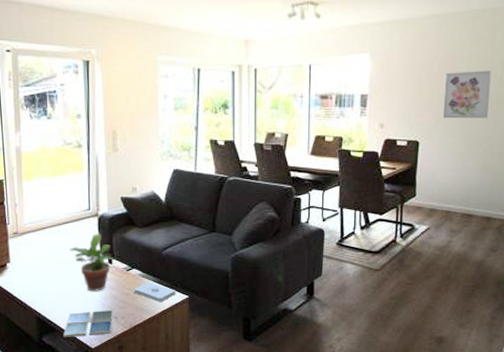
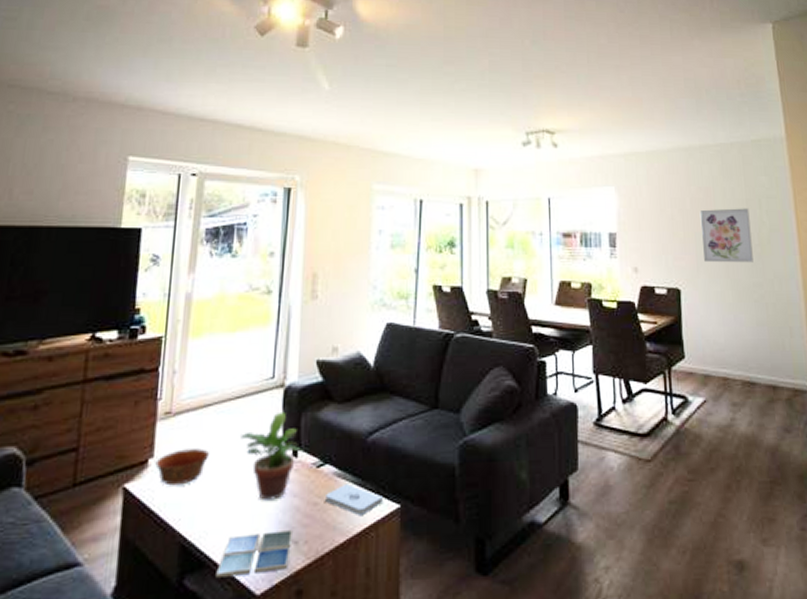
bowl: none [12,257,50,281] -> present [155,449,210,486]

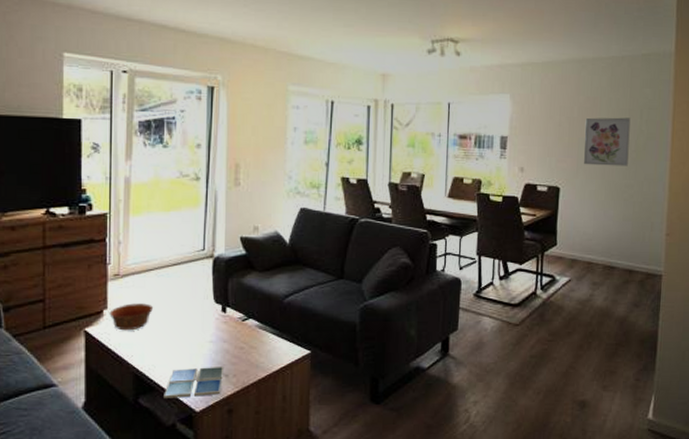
potted plant: present [241,411,304,501] -> none [178,277,231,344]
notepad: present [326,483,383,515] -> none [250,333,296,357]

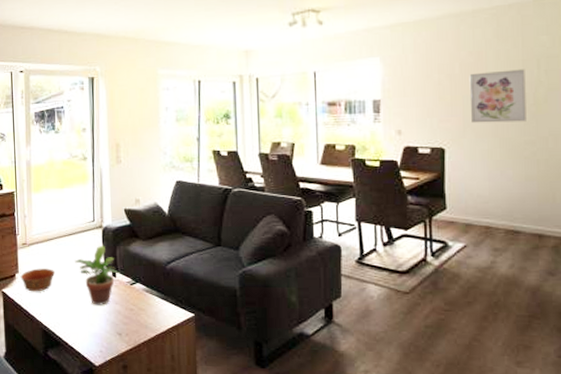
drink coaster: present [164,366,224,398] -> none [68,325,118,353]
potted plant: none [178,277,231,344] -> present [75,245,121,305]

———

**WHAT THE TASK ASKS:** The lines holding the word "potted" are the answer. Find them in the entries and copy them.

**EXPECTED OUTPUT:**
potted plant: present [241,411,304,501] -> none [178,277,231,344]
potted plant: none [178,277,231,344] -> present [75,245,121,305]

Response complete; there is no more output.